“He gave them their request, but sent leanness to their souls.” Psalm 106:15 NKJV
“If you don’t have it and can’t afford it, maybe God knows that you don’t need it now.”
My thoughts today advise, “be careful what you ask for.”
Have you ever wanted something so badly that you felt you could “not live without it?” It is far too easy to confuse what you want with what you need. You need a few things. You want a lot of things, some at the wrong time, some just the wrong thing. Life is not best when you live as though you should have whatever you want, whenever you want it. You might think you would be happier if you had anything and everything that you want. You wouldn’t; life doesn’t work like that.
You won’t value and appreciate what comes too quickly or easily, as much as things for which you have to work and wait. An unprecedented affluence indulges an immediacy – an instant gratification – a former generation never knew. Whatever happened to the value of deferred gratification? Today people not only have to have the best, they now have to have the latest as well, without regard to the waste or expense.
“Right now” is not always better than “soon or later.” Our parents and grandparents saved for what they wanted rather than having the option to charge it. When did credit cards replace layaway? Are you better for that? You don’t need everything you think you have to have, and you don’t have to have everything you want.
Like ancient Israel, I fear there is a leanness of soul that has been the result of demanding to have what we would not first trust God to provide. If you don’t have it and can’t afford it, maybe God knows better than you that you don’t need it now. “When you ask, you do not receive, because you ask with wrong motives, that you may spend what you get on your own pleasures.” James 4:3 NIV.

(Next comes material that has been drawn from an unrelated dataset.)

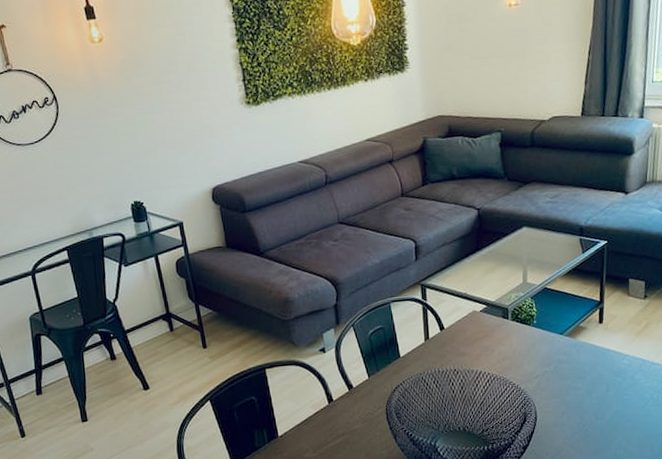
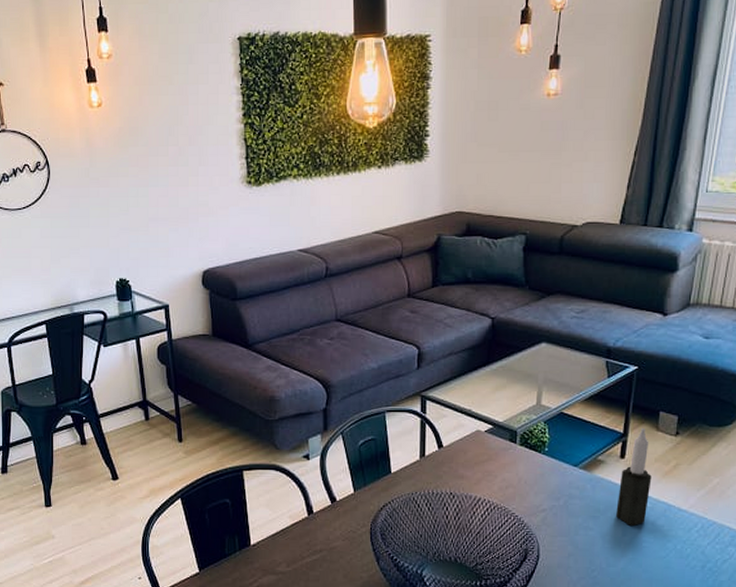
candle: none [599,294,627,382] -> present [616,427,652,526]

This is no small matter in God’s view. I was stunned as I read aloud the blunt words of the verses before and after this one. God described this needless consumption and spending as an adulterous relationship with the world – seduced by a false lover – rather than prizing a pure devotion to God. Read James 4:1-10NIV. Where does all this start? “You want something but don’t get it!” vs. 2. (See Hebrews 13:5 NIV).
Debt allows people to rely on an unpredictable provider. Sadly, parents who cannot say no to themselves certainly cannot say no to their children and teens. And one generation’s debt addiction passes to the next, who simply adds to it, often not knowing any better than to do so. If you insist on obtaining by your own means what God does not supply, there is a leanness of soul that signals the absence of His blessing. Read Psalm 106:6-15 NKJV. Be careful what you ask for; you might get it.
I would rather have less with God’s blessing than to have more without it. Learn to trust this truth, “And with all His abundant wealth through Christ Jesus, my God will supply all your needs.” Philippians 4:19 Today’s English Version.
My prayer for you today is: be content with what you have; pray for what you need.